■ SOURCE MATERIAL
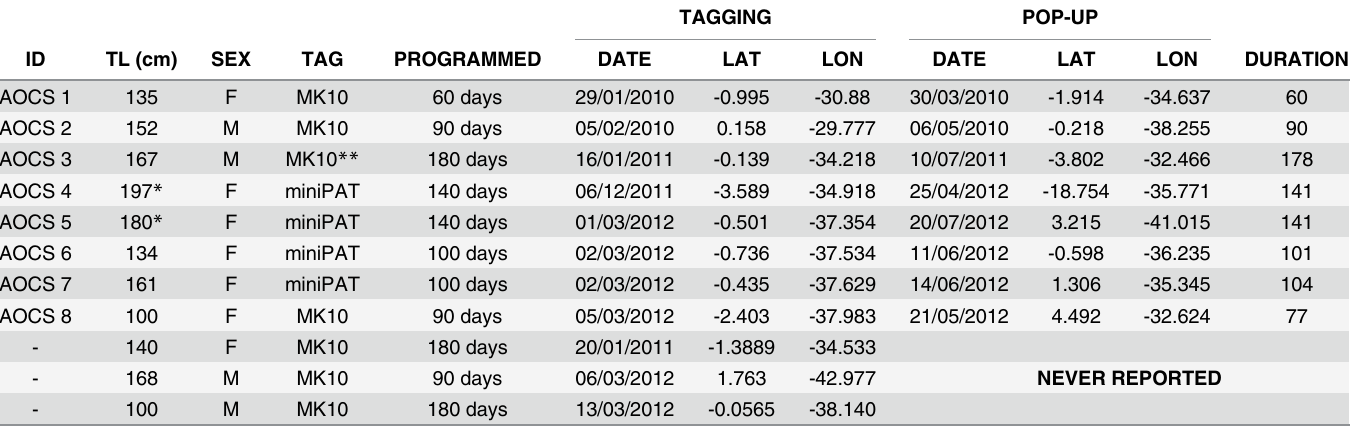
Table 1. Meta data of the oceanic whitetip sharks tagged in the western Atlantic Ocean.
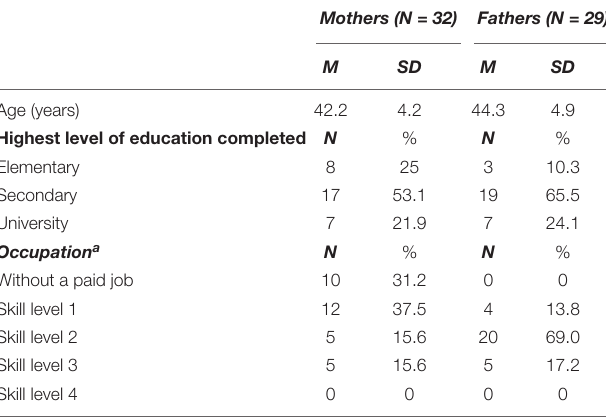
TABLE 2 | Characteristics of parent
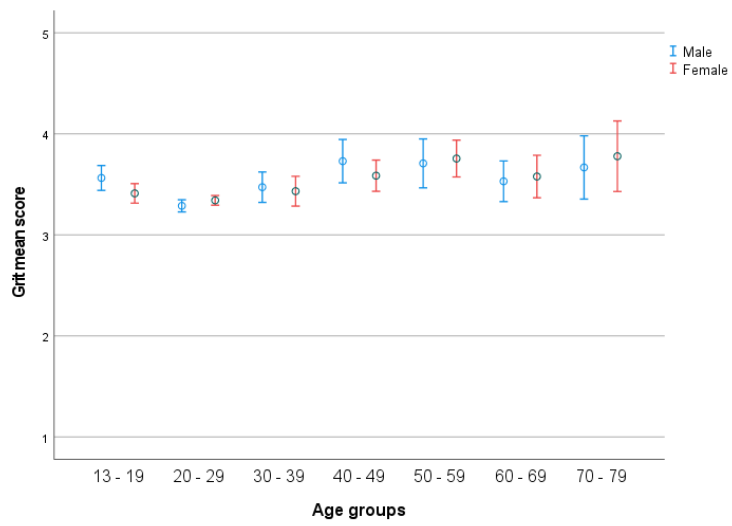
Figure 3. Grit across life-span in the seven age groups in relation to gender. Error bars represent 95 CI.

■ WORK REQUEST
Without including any images, output the data exactly as given.

■ EXERCISE ANSWER
Table 1. Meta data of the oceanic whitetip sharks tagged in the western Atlantic Ocean.
TABLE 2 | Characteristics of parent
Figure 3. Grit across life-span in the seven age groups in relation to gender. Error bars represent 95 CI.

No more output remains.